Thursday, February 20, 2014

Crackdown on Unlawful Church Campaigning


Rodney Wallace Kennedy, Ph.D.
For reasons explicable only to people lost in a world of political rationalization, Republicans and Democrats use churches for electioneering.  Ironically, some churches revel in being so used.  When confronted by this fact, both sides say that the other side is just as guilty.  What a circular piece of reasoning.  Since when do Christians justify unlawful behavior by claiming that everyone else does it?  Churches acting illegally and immorally stinks to high heaven.
For once, in the myriad disagreements that churches have with one another, we have a simple solution.  Churches should not become the political prostitutes of any party or candidate.  A church has higher loyalties.  Christians serve the Prince of Peace more than the president.  Christians owe allegiance to Jesus Christ as Lord and Savior, not the Republican Party or the Democratic Party.  No matter how we dress the modern nation, it is a dangerous institution as it offers with one hand to provide us with services and goods, and with the other hand, it invites some of us to die on its behalf.  As Alasdair MacIntyre says, “It is like being asked to die for the telephone company.”

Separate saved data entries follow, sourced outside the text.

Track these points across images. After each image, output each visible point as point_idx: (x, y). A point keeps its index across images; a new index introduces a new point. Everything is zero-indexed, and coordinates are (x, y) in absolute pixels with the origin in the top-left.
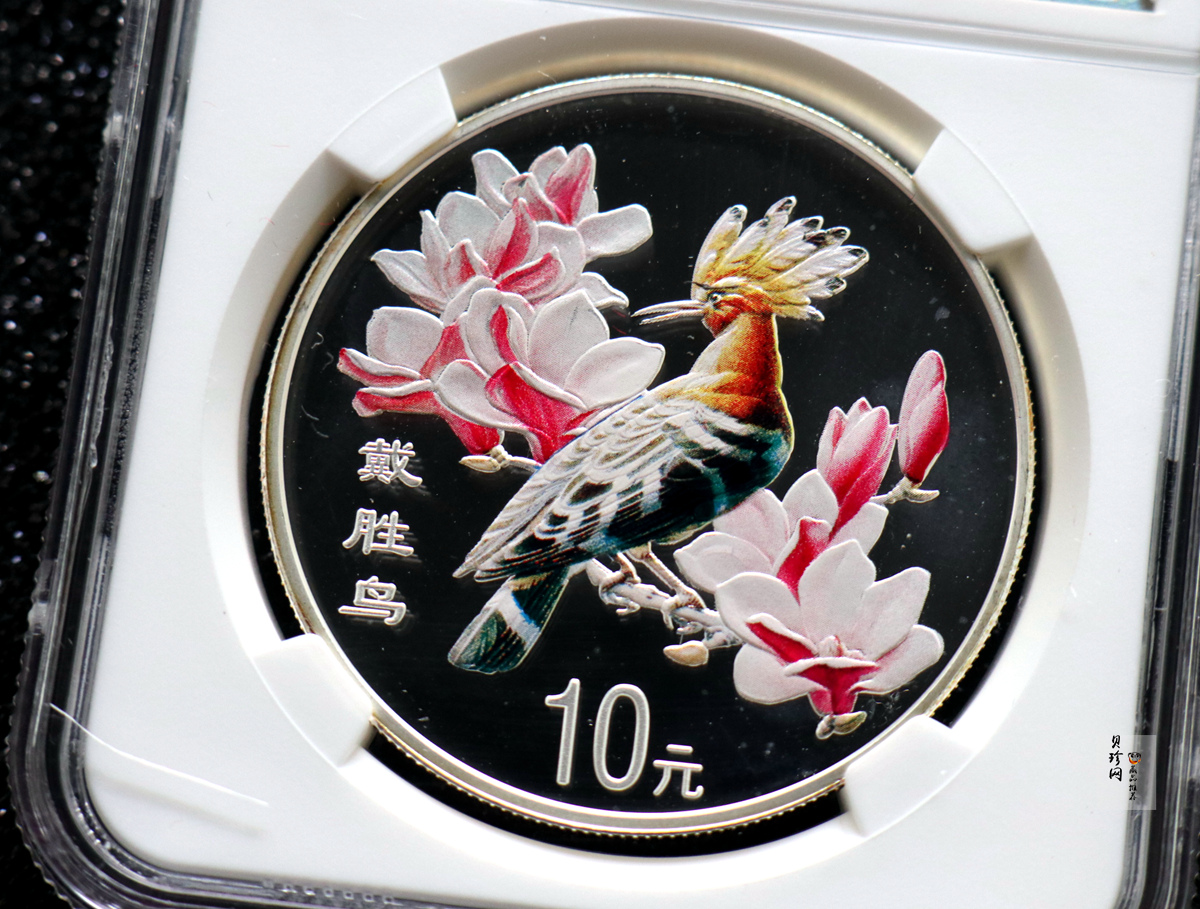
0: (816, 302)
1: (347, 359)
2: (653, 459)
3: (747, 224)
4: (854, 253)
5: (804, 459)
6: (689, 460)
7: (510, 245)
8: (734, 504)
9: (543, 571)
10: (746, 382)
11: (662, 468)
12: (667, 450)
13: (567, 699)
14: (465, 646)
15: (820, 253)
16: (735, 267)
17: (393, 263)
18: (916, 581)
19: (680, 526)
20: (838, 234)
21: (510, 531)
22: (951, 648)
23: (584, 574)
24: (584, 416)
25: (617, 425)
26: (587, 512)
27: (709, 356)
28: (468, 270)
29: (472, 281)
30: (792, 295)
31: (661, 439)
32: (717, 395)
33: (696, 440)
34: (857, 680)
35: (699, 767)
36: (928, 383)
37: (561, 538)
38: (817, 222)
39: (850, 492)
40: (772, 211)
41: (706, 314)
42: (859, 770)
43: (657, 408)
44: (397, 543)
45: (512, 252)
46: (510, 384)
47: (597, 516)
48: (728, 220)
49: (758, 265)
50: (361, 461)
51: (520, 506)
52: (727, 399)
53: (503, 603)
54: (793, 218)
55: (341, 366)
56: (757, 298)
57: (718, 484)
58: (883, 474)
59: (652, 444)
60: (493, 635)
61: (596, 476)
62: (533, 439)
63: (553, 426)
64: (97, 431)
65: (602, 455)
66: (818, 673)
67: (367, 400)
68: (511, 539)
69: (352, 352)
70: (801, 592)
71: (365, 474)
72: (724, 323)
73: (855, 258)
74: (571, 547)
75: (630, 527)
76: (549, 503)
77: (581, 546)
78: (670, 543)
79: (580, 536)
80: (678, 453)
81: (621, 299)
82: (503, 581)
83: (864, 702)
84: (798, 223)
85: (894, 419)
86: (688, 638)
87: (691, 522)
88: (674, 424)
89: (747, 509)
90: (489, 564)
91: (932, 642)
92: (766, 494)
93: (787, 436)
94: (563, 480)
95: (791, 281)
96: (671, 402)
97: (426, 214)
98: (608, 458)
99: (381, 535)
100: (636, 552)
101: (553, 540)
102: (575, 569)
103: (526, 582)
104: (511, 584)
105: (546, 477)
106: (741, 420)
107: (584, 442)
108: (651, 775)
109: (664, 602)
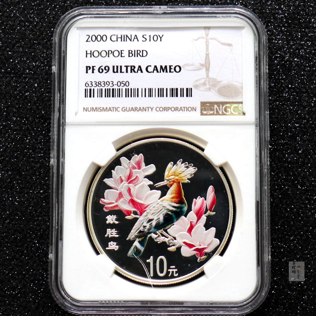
0: (188, 179)
1: (101, 201)
2: (161, 213)
3: (173, 166)
4: (194, 169)
5: (190, 209)
6: (168, 212)
7: (129, 175)
8: (177, 220)
9: (143, 237)
10: (177, 196)
11: (163, 215)
12: (164, 211)
13: (151, 260)
14: (131, 252)
15: (188, 169)
16: (172, 174)
17: (108, 181)
18: (213, 230)
19: (168, 225)
20: (191, 165)
21: (136, 230)
22: (221, 242)
23: (151, 237)
24: (147, 206)
25: (154, 207)
26: (150, 225)
27: (169, 192)
28: (122, 181)
29: (123, 183)
30: (184, 178)
31: (162, 209)
32: (172, 199)
33: (169, 208)
34: (204, 250)
35: (176, 270)
36: (211, 192)
37: (146, 230)
38: (187, 164)
39: (199, 215)
40: (178, 162)
41: (168, 184)
42: (206, 267)
43: (161, 203)
44: (115, 234)
45: (130, 176)
46: (132, 202)
47: (152, 225)
48: (170, 165)
49: (177, 173)
50: (107, 220)
51: (137, 225)
52: (174, 200)
53: (136, 244)
54: (182, 163)
55: (100, 202)
56: (177, 180)
57: (174, 216)
58: (205, 210)
59: (161, 210)
60: (135, 250)
61: (151, 217)
62: (138, 212)
63: (142, 209)
64: (57, 221)
65: (151, 213)
66: (197, 250)
67: (106, 208)
68: (136, 231)
69: (102, 199)
70: (192, 235)
71: (107, 222)
72: (171, 185)
73: (194, 170)
74: (148, 231)
75: (158, 226)
76: (143, 224)
77: (150, 231)
78: (166, 228)
79: (149, 229)
80: (165, 211)
81: (151, 183)
82: (136, 240)
83: (206, 254)
84: (183, 164)
85: (205, 200)
86: (172, 246)
87: (170, 224)
88: (164, 206)
89: (180, 220)
90: (133, 237)
91: (217, 241)
92: (183, 217)
93: (186, 205)
94: (145, 219)
95: (183, 176)
96: (163, 202)
97: (113, 171)
98: (153, 214)
99: (112, 233)
100: (160, 231)
101: (144, 231)
102: (149, 236)
103: (140, 239)
104: (137, 240)
105: (141, 218)
106: (177, 203)
107: (148, 211)
108: (168, 273)
109: (166, 240)
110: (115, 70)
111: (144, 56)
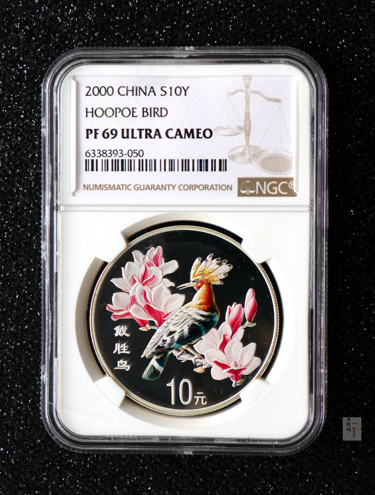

The church exists as an alternative polis (to use the Greek word for “city” before we slimed it with the word “politics”) constituted “by the new reality of the kingdom of God as seen in the life and destiny of Jesus Christ” (Stanley Haurewas).  The church lives to interpret, critique, and often rebuke the politics of America, not invite it into the house of worship, baptize it, and pretend it has become godly.
Opening the church as a surrogate to a political party violates federal tax laws.  The Internal Revenue Service has released a new report outlining its enforcement of the federal tax law barring partisan political activity by churches and other charities.  In 2004, the IRS examined activities of 132 non-profits.  Approximately 75% of the 82 organizations examined, including churches, engaged in some level of illegal political activity.  As IRS Commissioner Mark W. Everson pointedly says, “The law does not allow charities to participate in political campaigns.”  He also notes that a disturbing amount of political intervention took place in churches and warns, “We are going to provide more and better guidance and move quickly to address prohibited activities.”
Some of the illegal activities of churches include distributing materials recommending their members to vote for a particular candidate, pastors using their sermons to endorse/oppose a candidate (19 alleged; 12 determined), disseminating voter guides that encourage members to vote for particular candidates, placing signs on their property that show they support a particular candidate, giving improper preferential treatment to certain candidates by permitting them to speak at church functions, and making cash contributions to a candidate’s political campaign.
While there are preachers telling lies that they have a right to engage in partisan political activities, they should know better, and probably do.  Their claims are false and their activities are illegal.  There is not a single reason that gives churches the legal authority to engage in partisan political activity.
This doesn’t mean churches and pastors shouldn’t preach a biblical message of justice, hope, peace, and courage.  It doesn’t mean that pastors are prohibited from speaking truth to the powers and principalities.  Any church or church leader not actively involved in the life of our culture and society is an anachronism and an irrelevance.  Preachers, however, are called to be prophets of God, not religious spin doctors or spiritual shills for a particular candidate.
The Ohio governor’s race has been making national news because of the increased involvement of religious leaders.  Christians on both sides of the political debate have a moral obligation to report egregious violations of the federal tax law regarding political campaigns.  The church’s integrity, credibility, and honesty are at stake.  After all, we experience a grave loss when we can no longer tell the church from the K Street lobbyists, and we can no longer tell which came first, Southern Baptist preachers looking like Texas politicians or Texas politicians looking like Southern Baptist preachers.
Any church in Ohio that violates the election laws should be reported, investigated, and if necessary, lose their tax exempt status.  This is not a difficult law to understand.  All churches of all kinds should be able to abide by the law.